An unwrapped interferogram is the displacement of all spatially coinciding pixels of the images during the time interval between the pair of images used to construct this interferogram. Of course, the displacement can be calculated only for those pixels that are represented in both images of the pair. Moreover, the offset is calculated with some error, which is proportional to the measure of interferogram coherence (set in the range from zero to one). Moreover, even 100% coherence does not guarantee 100% accurate displacement measurements – a typical problem is the change in the optical properties of the atmosphere during the time between images, which leads to a change in the time for the radar beam to pass through the atmosphere, and in the calculations we recalculate this as a false surface displacement, since these changes in the atmosphere properties are not known to us.

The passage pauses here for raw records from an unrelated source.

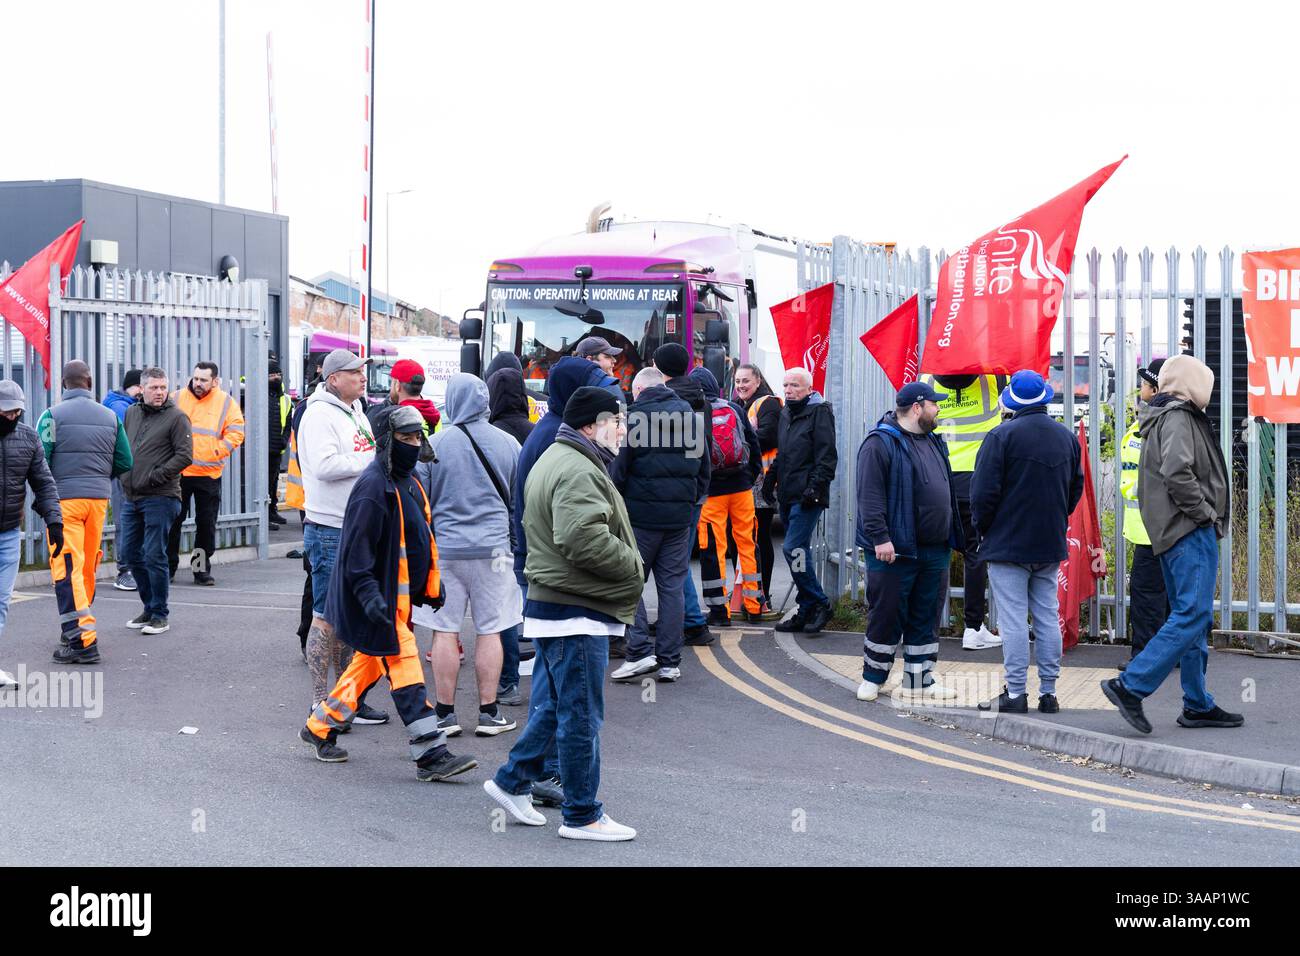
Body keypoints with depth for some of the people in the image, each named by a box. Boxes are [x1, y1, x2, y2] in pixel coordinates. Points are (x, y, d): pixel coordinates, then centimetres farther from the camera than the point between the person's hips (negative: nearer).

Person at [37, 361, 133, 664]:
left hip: (64, 499, -5)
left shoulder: (53, 415, -6)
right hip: (99, 498, 5)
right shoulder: (109, 417, 7)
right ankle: (76, 630, 30)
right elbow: (125, 463, 8)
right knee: (87, 568, 17)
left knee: (67, 569, -8)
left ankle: (82, 640, -18)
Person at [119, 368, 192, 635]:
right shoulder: (131, 413, 12)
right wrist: (123, 471, 7)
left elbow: (185, 455, -12)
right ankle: (150, 606, 25)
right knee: (128, 553, 11)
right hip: (131, 497, 7)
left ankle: (159, 615, 6)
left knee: (154, 556, -4)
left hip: (160, 498, -7)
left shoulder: (176, 417, -6)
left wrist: (155, 476, -16)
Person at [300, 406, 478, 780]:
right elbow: (357, 546, -22)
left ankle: (320, 728, 31)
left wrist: (432, 585, 24)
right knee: (406, 671, -9)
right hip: (380, 599, -10)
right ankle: (431, 755, -8)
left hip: (400, 594, 10)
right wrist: (369, 595, -28)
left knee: (369, 664, 17)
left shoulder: (408, 482, 13)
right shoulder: (374, 485, -18)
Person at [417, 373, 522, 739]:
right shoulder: (507, 443, 0)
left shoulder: (434, 444, -6)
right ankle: (489, 713, 9)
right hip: (493, 547, 1)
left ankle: (446, 713, 8)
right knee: (490, 630, 6)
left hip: (445, 547, -1)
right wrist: (517, 541, 25)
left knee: (445, 630, 5)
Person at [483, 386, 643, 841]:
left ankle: (512, 781, 27)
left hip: (552, 602, 11)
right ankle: (582, 816, 6)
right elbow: (585, 540, -29)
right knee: (582, 716, -2)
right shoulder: (578, 471, -19)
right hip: (577, 613, -11)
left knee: (552, 707, 20)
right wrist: (633, 566, -14)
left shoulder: (556, 459, 18)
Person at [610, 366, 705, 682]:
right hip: (680, 513, 5)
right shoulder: (689, 413, 9)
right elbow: (700, 462, 16)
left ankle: (640, 651, -8)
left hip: (641, 513, -5)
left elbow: (619, 467, -7)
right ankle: (670, 661, 8)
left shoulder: (634, 414, -7)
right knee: (672, 586, 7)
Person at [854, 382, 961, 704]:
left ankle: (919, 681, 19)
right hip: (894, 550, -8)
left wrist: (950, 536, 20)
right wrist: (880, 538, -22)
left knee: (924, 617, 11)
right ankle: (872, 679, 13)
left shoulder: (933, 443, 16)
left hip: (933, 550, 8)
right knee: (886, 615, 0)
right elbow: (870, 495, -17)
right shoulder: (880, 443, -10)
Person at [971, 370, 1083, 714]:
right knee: (1048, 617, 9)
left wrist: (982, 529, 2)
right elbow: (1076, 488, 16)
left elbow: (984, 492, -13)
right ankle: (1048, 692, 11)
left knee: (1013, 619, -4)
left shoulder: (1003, 436, -12)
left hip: (1008, 543, -5)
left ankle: (1015, 692, -3)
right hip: (1051, 544, 6)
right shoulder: (1067, 437, 8)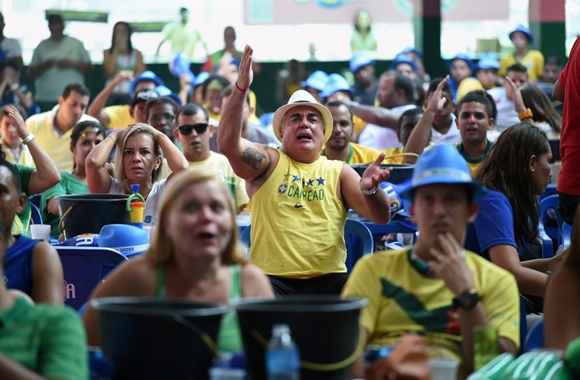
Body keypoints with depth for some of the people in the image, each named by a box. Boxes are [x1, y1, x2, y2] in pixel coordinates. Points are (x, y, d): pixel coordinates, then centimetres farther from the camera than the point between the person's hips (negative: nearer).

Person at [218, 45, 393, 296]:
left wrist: (369, 190, -19)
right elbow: (227, 144, -10)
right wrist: (241, 88, -21)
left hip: (328, 280, 2)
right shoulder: (267, 163, 9)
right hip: (272, 279, -2)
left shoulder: (338, 172, 14)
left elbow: (381, 217, 4)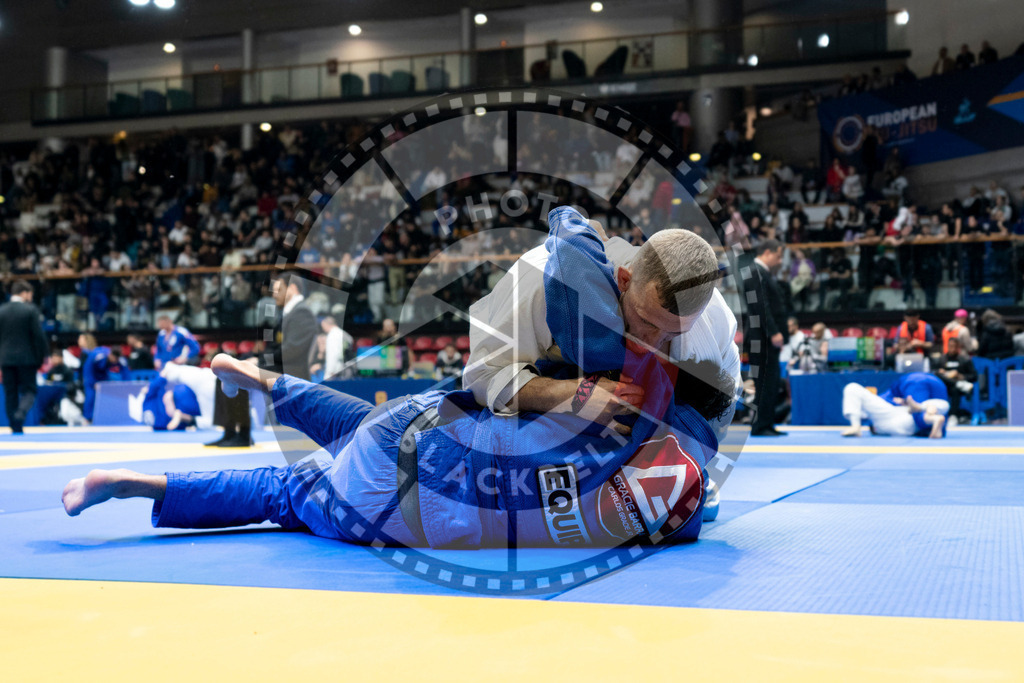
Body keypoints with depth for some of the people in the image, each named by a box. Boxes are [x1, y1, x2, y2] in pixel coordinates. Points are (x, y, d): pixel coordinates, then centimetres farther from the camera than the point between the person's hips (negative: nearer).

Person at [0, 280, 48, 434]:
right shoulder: (30, 310, -6)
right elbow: (39, 336, -9)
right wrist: (42, 356, 2)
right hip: (26, 358, -3)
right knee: (29, 391, 5)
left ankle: (16, 428, 8)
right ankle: (20, 414, -23)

In general, to construct an SBAS (Small BAseline Subset) diagram, a perpendicular baseline (measured from the perpendicular between the positions of the satellite at the moments of imaging) and a temporal baseline (time interval between imaging) for pairs of images to obtain potentially high-quality interferograms are constrained.

Things are more interesting with the time constraint. Indeed, sometimes we can get reliable results (high coherence) even with an inter-image interval of about a year, but only for individual image pixels. Thus, by increasing the permissible interval between images, we significantly increase the number of obtained interferograms, while the overwhelming part of their constituent pixels will be unsuitable for further processing due to the loss of coherence. But in this way, we have an opportunity to analyze atmospheric changes over a long time interval and to make appropriate corrections for all the calculated displacements. Since atmospheric changes are rather smooth relative to the spatial detail of the analysis (scale of the order of tens of kilometers), the obtained corrections are suitable for a large territory around each pixel with temporal coherence in months. At the same time, it is usually sufficient to limit the time interval between images to 50 days or so in order to determine exactly the surface displacements. In a notebook on GitHub, I showed examples of calculating errors caused by atmospheric effects, and how simply excluding the corresponding images can greatly improve the results: S1A_Stack_CPGF_T173_TODO.ipynb I note that the calculations here are done for whole interferograms, so this notebook can also be run on Google Colab resources, while the pixel-by-pixel calculations are too resource intensive.

Now consider building a system of equations for all obtained interferograms. Choosing as a unit of time the interval between two consecutive images (12 days), for each pixel of the study area we can write a series of equations showing the shift over a series of time intervals with a given confidence (determined by coherence). Thus, the coherence determines the weighting factor of each equation in the system, namely the whole equation. This will become clearer if we consider the boundary case at zero fidelity (weight coefficient), when the equation is insoluble at all and must be eliminated. At maximum credibility, the equation should be considered with maximum weight in solving the system of equations. To solve a system of equations using the least squares method (LSM), the square roots of the resulting weights must be used to normalize the system of equations (due to the fact that the weight of each equation determines its importance in the solution, and the solution method itself operates on quadratic values).